1096 days ago, we said hello to a beautiful brown eyed six week old baby girl. We've now celebrated 3 birthdays with her, 3 Christmases, taken 3 crazy crook family vacations. We're entering into our 4th summer together. That's a lot of life. All but the 1st six weeks of her life...to be exact. And for the longest time, that's what my heart has fixated on. She has no idea that she's a "foster child". And shouldn't it be that way? Or should we have raised her from infancy explaining that we're not her family? Should we have corrected her 1st words..."mama and dada"? Should we have made sure she understood that what she knows to be true, really isn't? These questions are absurd. And to me...they explain why no child...I don't care how old...should linger in foster care for 3 years. I long for the confidence that her adoption into our forever family is in the near and definite future. I trust you Jesus. I say that to myself over and over and over because it's true and He can be trusted and LOOK WHAT HE'S BROUGHT HER THROUGH. Some of these last 365 days have been the hardest of my life. And He lifted me up out of that valley with His mighty arms and tucked His sweet baby girl back safely into my arms. I've gotta get this "rest" thing figured out. I want this to be a summer of rejoicing and rest, but I feel like maybe the rest part will come next summer...because I'm human. Or maybe rest never comes...because I'm a mom. What I do know, is that I'm the mom of 4 beautiful and amazing children. They're a responsibility and gift I'll never take for granted. God has trusted me...little, unqualified, flaw filled me...with precious lives I played no part in creating. But He created them and in His complete sovereignty knew I'd belong to them. That's huge and heavy and miraculous to me. He can be trusted. In my soul, I own this truth. I think it's my head that needs the work. But He loves me through it. I can just picture Him patting me on my weary head..."Oh dear one, when will you learn? I love your baby girl infinitely more than you do. I loved her when I had her on my mind...creating her, fashioning her in all her sweetness and spice and naughtiness. Turn off your fear and find rest in me. Trust me." I think that's what I would hear Him say...honestly:)

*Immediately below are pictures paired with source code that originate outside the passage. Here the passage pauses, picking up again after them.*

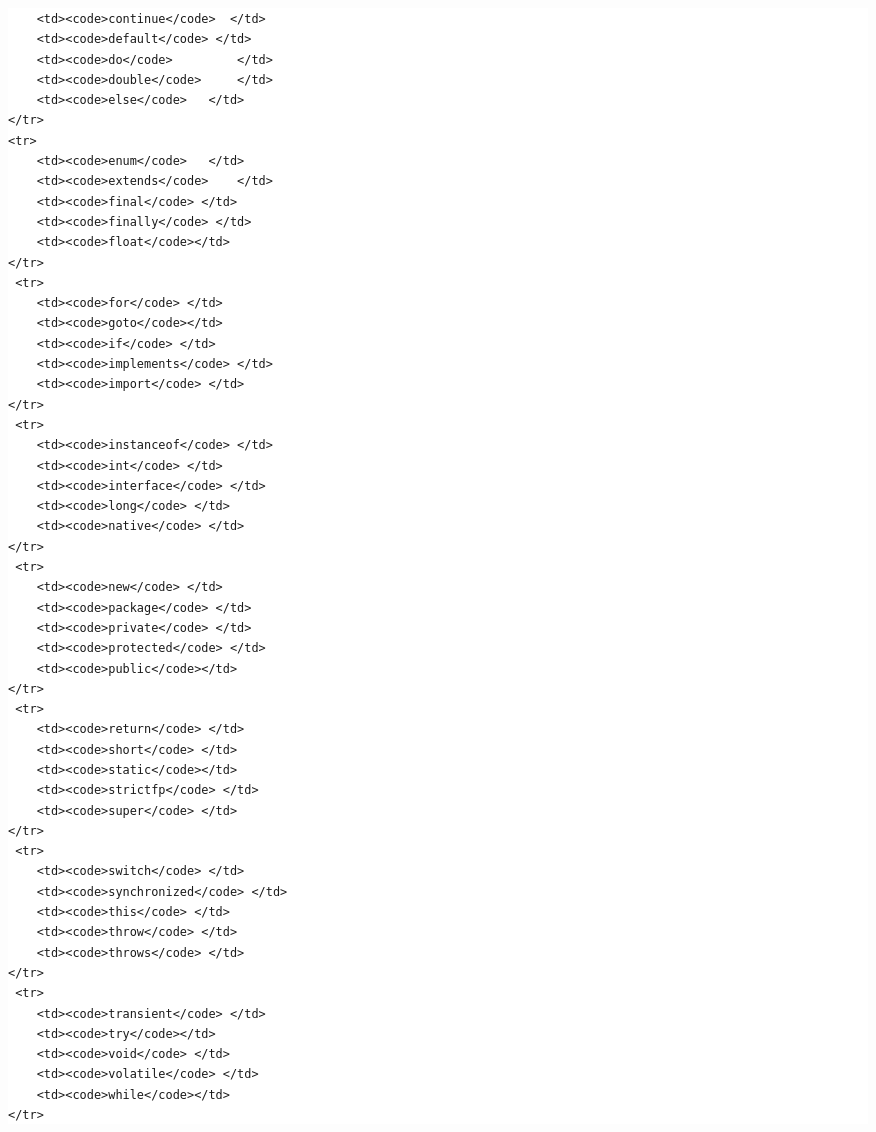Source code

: 		<td><code>continue</code>  </td> 	
		<td><code>default</code> </td>
		<td><code>do</code> 		</td> 	
		<td><code>double</code> 	</td> 	
		<td><code>else</code>	</td>
	</tr>
	<tr>		
		<td><code>enum</code>	</td> 	
		<td><code>extends</code> 	</td> 	
		<td><code>final</code> </td>
		<td><code>finally</code> </td>
		<td><code>float</code></td>
	</tr>
	 <tr>
		<td><code>for</code> </td>
		<td><code>goto</code></td>
		<td><code>if</code> </td>
		<td><code>implements</code> </td>
		<td><code>import</code> </td>
	</tr>
	 <tr>		
		<td><code>instanceof</code> </td>
		<td><code>int</code> </td>
		<td><code>interface</code> </td>
		<td><code>long</code> </td>
		<td><code>native</code> </td>
	</tr>
	 <tr>
		<td><code>new</code> </td>
		<td><code>package</code> </td>
		<td><code>private</code> </td>
		<td><code>protected</code> </td>
		<td><code>public</code></td>
	</tr>
	 <tr>
		<td><code>return</code> </td>
		<td><code>short</code> </td>
		<td><code>static</code></td>
		<td><code>strictfp</code> </td>
		<td><code>super</code> </td>
	</tr>
	 <tr>
		<td><code>switch</code> </td>
		<td><code>synchronized</code> </td>
		<td><code>this</code> </td>
		<td><code>throw</code> </td>
		<td><code>throws</code> </td>
	</tr>
	 <tr>
		<td><code>transient</code> </td>
		<td><code>try</code></td>
		<td><code>void</code> </td>
		<td><code>volatile</code> </td>
		<td><code>while</code></td>
	</tr>
</table>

So here we are...3 years...1096 days, after 1st laying eyes on our sweet baby girl. We opened our hearts and home thinking her stay with us would lead to healing for her biological family. And for over a year we fought for them. Our hearts have shifted what feels like a million times in this 3 year journey...in an effort to emotionally survive it. This calling will never not be hard. I read something on Jason Johnson's blog today...he said "we love out of our poverty, not our abundance". He equates the poor widow, who gave all she had, 2 small copper coins into the offering box (Luke 21)...with the sacrifice of the foster family. There's so much truth there. We aren't wealthy, we have no super strength hero powers. We just have ourselves...our hearts...and our yes. We give it all. And His strength is made perfect in our weakness. Please continue to pray with us, for hearts to change...one heart in particular, for judges and caseworkers, and for her adoption into our family to be complete in 2017. It seems out of reach, but I've felt that way before only to be lifted up and put on my Father's shoulders. It could happen:) Thank you for joining us on this journey through your prayers and encouragement and hugs and tears. There aren't enough thank you's that could be offered for the army of prayer warriors that have fought and fought for her. I hope you all can see what I've seen...the incredible power of prayer and the faithfulness of our loving God...in a real, tangible, fall on our knees with thanksgiving kind of way.
He has this. I trust Him. I'm so thankful. That's where my rest is, if I could just park my spirit there and run out of gas so pulling back out isn't an option. That would be perfect. But he loves me despite my shortcomings...maybe even more for them, I think:) The Gospel really does come alive in this ministry. Thank you for reading the 4th installment of my "Falling madly in love..." series. Perhaps this will be the last? With all my heart, thank you for praying. I thank God for you.